Differences from the request
-----------------------------

.. list-table::
   :widths: 25 75
   :header-rows: 1

   * - Field / Attribute
     - Difference
   * - ``new_sel``
     - Contains the actual selector of the newly installed SA, not the
       ``new_sel`` from the request. When
       ``XFRM_MIGRATE_STATE_UPDATE_H2H_SEL`` is set the kernel derives the
       selector from ``new_daddr`` / ``new_saddr``; the caller's
       ``new_sel`` field is ignored in that case. The notification
       always carries the real selector of the new SA.
   * - ``XFRMA_SA_DIR``
     - Present in the notification (set from the direction of the new
       SA) but **not accepted as input** — direction is immutable.
   * - ``flags``
     - Echoed back as-is. ``XFRM_MIGRATE_STATE_CLEAR_OFFLOAD`` and
       ``XFRM_MIGRATE_STATE_UPDATE_H2H_SEL`` describe the request that was
       made, not a property of the resulting SA.

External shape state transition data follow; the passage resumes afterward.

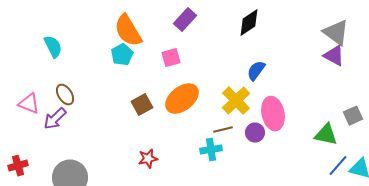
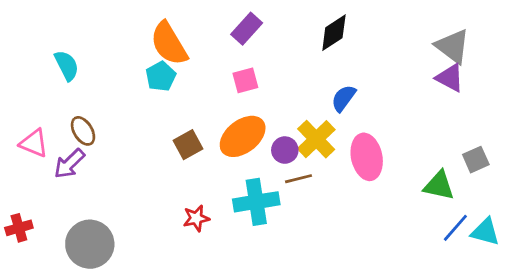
pink square: (171, 58) -> (245, 80), moved
purple circle: (255, 133) -> (285, 150), moved
cyan cross: (211, 150) -> (256, 202), moved, size x1.5

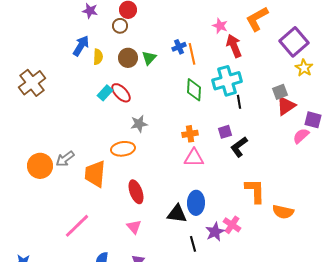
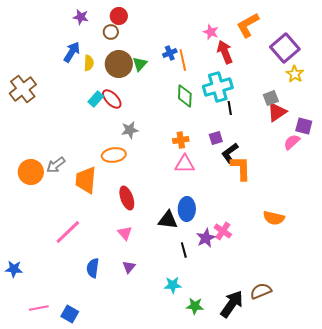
brown circle: (128, 58) -> (119, 64), size x1.4
orange L-shape: (255, 191) -> (241, 168), moved

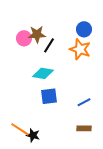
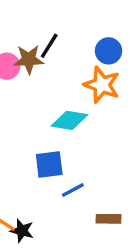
black line: (49, 45) -> (49, 46), moved
cyan diamond: (43, 73) -> (69, 120), moved
blue line: (84, 102) -> (73, 190), moved

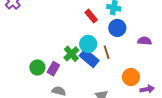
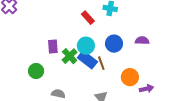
blue circle: (117, 28) -> (114, 44), moved
brown line: (107, 52) -> (101, 63), moved
purple rectangle: (53, 69) -> (53, 47), moved, turned -32

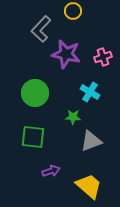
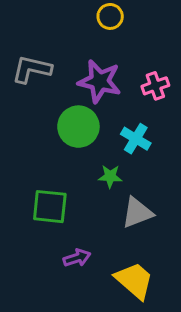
gray L-shape: (41, 29) -> (32, 69), moved, turned 60
green circle: (35, 93) -> (78, 127), moved

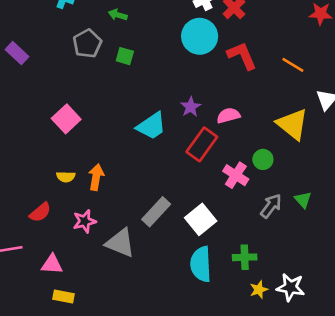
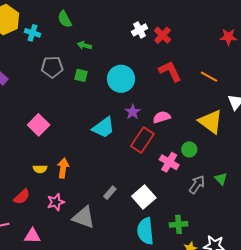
green arrow: (118, 15) -> (84, 45), moved
cyan circle: (200, 36) -> (121, 79), moved
gray pentagon: (87, 44) -> (52, 67), turned 30
gray rectangle: (156, 212) -> (110, 193), size x0.6

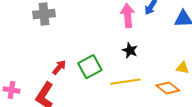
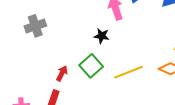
black star: (130, 50) -> (102, 36), moved

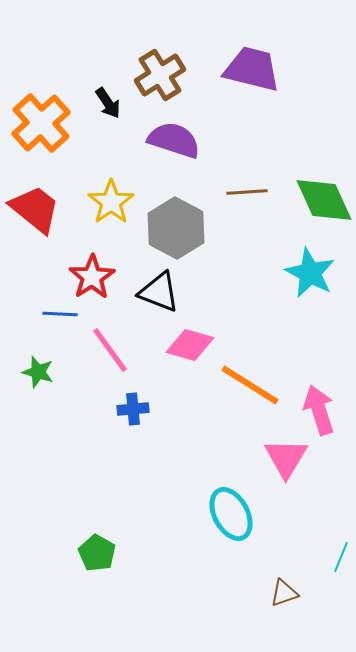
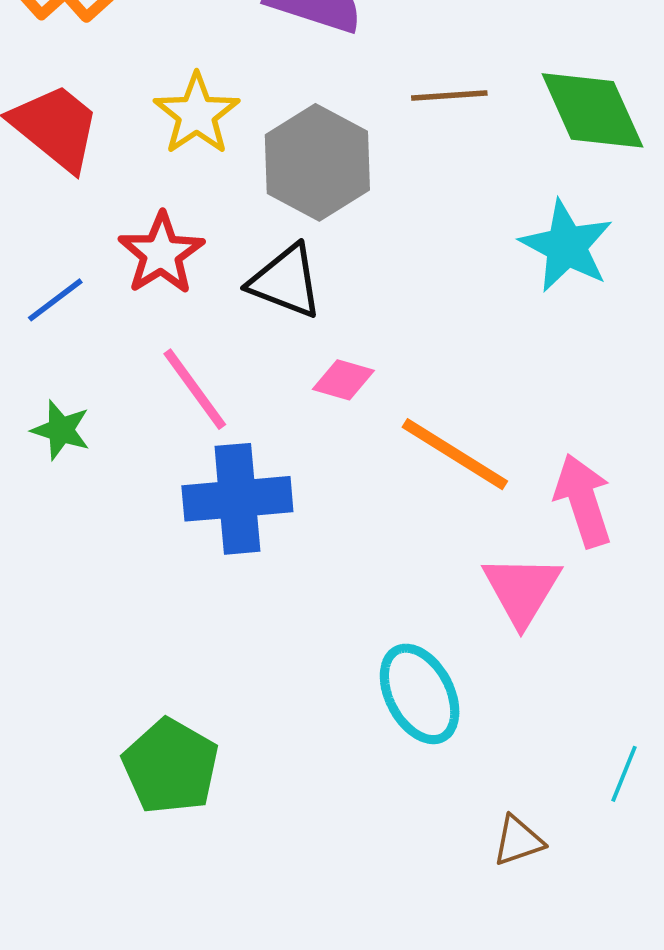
blue line: (60, 314) -> (55, 300), moved, turned -40
pink diamond: (190, 345) -> (343, 380), size x0.7
blue cross: (133, 409) -> (237, 499), size x1.8
green pentagon: (97, 553) -> (171, 766), size x1.4

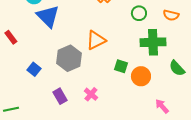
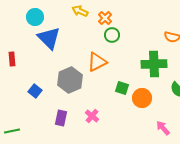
green circle: (139, 13) -> (112, 35), moved
red rectangle: (11, 37) -> (12, 59), turned 32
purple rectangle: (60, 96) -> (61, 118), turned 42

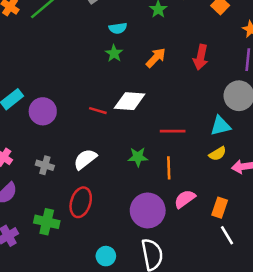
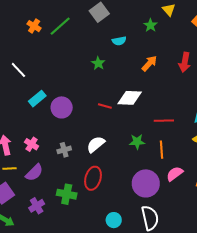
green star: (114, 53) -> (98, 63), moved
gray cross: (45, 165) -> (64, 150), turned -32

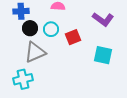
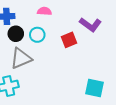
red square: (73, 37) -> (69, 40), moved
cyan square: (103, 55) -> (95, 88), moved

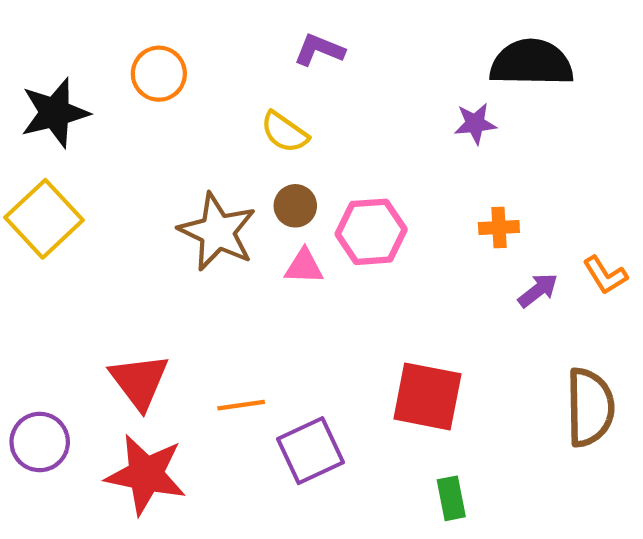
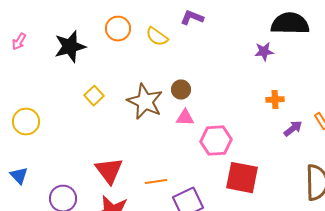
yellow semicircle: (284, 132) -> (157, 37), moved
yellow square: (44, 219) -> (94, 96), moved, size x0.6
pink hexagon: (371, 232) -> (216, 141), moved

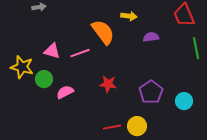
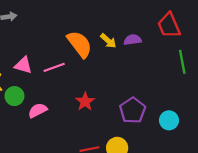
yellow arrow: (129, 16) -> (108, 41), moved, turned 35
purple semicircle: (151, 37) -> (133, 40), moved
red star: (108, 84) -> (85, 102), turned 30

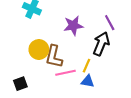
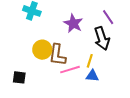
purple star: (73, 26) -> (73, 23), turned -30
black arrow: (101, 44) -> (102, 38), turned 145
black square: (20, 84) -> (19, 77), moved, turned 32

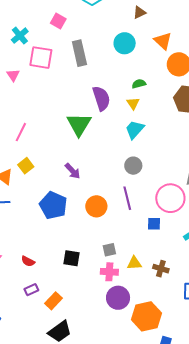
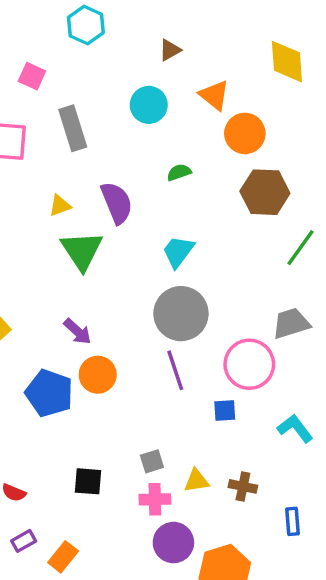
yellow triangle: (133, 103) -> (60, 206), moved, turned 48
gray circle: (133, 166) -> (181, 314), size x1.8
orange circle: (96, 206) -> (98, 375), moved

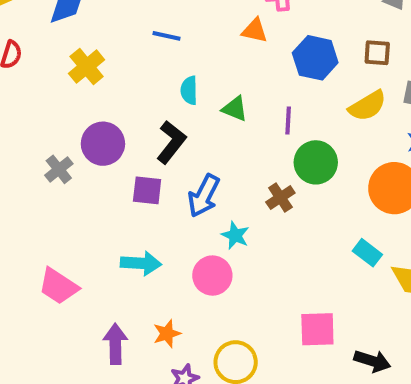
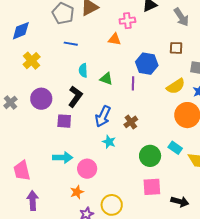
blue hexagon: (315, 58) -> (147, 64), moved
yellow semicircle: (367, 106) -> (176, 86), moved
green circle: (316, 162) -> (150, 156), moved
gray cross: (59, 169) -> (10, 102), moved
blue arrow: (204, 196) -> (103, 116), moved
pink circle: (212, 276) -> (87, 169), moved
pink trapezoid: (58, 286) -> (22, 171), turned 45
purple arrow: (115, 344) -> (33, 201), moved

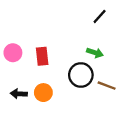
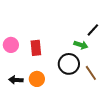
black line: (100, 16) -> (93, 30), moved
brown line: (107, 86) -> (91, 73), turned 35

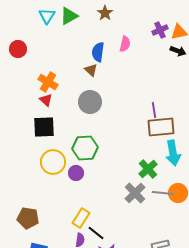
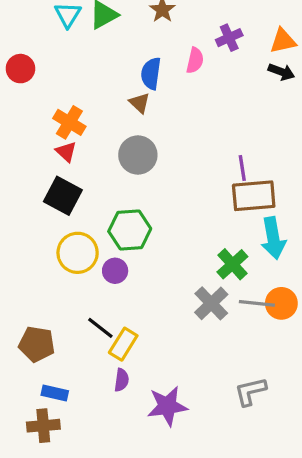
purple cross: (160, 30) -> (229, 38), moved
black square: (44, 127) -> (63, 196), turned 30
black line: (96, 233) -> (100, 328), moved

Attributes in the notification
-------------------------------

.. list-table::
   :widths: 30 70
   :header-rows: 1

   * - Attribute
     - Description
   * - ``XFRMA_ENCAP``
     - UDP encapsulation template, if configured on the new SA.
   * - ``XFRMA_OFFLOAD_DEV``
     - Hardware offload configuration, if active on the new SA.
   * - ``XFRMA_MARK``
     - Mark on the new SA, if set.
   * - ``XFRMA_SET_MARK``
     - Output mark on the new SA, if set.
   * - ``XFRMA_SET_MARK_MASK``
     - Output mark mask, present together with ``XFRMA_SET_MARK``.
   * - ``XFRMA_MTIMER_THRESH``
     - Mapping maxage threshold, if non-zero.
   * - ``XFRMA_NAT_KEEPALIVE_INTERVAL``
     - NAT keepalive interval, if non-zero.
   * - ``XFRMA_SA_DIR``
     - Direction of the new SA.

Error Handling
==============

If the target SA tuple (new daddr, SPI, proto, new family) is already
occupied, the operation returns ``-EEXIST`` before the migration begins.
The old SA remains intact and the operation is safe to retry after
resolving the conflict.

If the target SA is deleted before the migration completes, the operation
returns ``-ESRCH``. No new SA is installed. Userspace should verify the
current SA state before retrying.

If the multicast notification (``XFRMNLGRP_MIGRATE``) fails to send,
the migration itself has already completed successfully and the new SA
is installed. The operation returns success, 0, with an extack warning,
but listeners will not receive the migration event.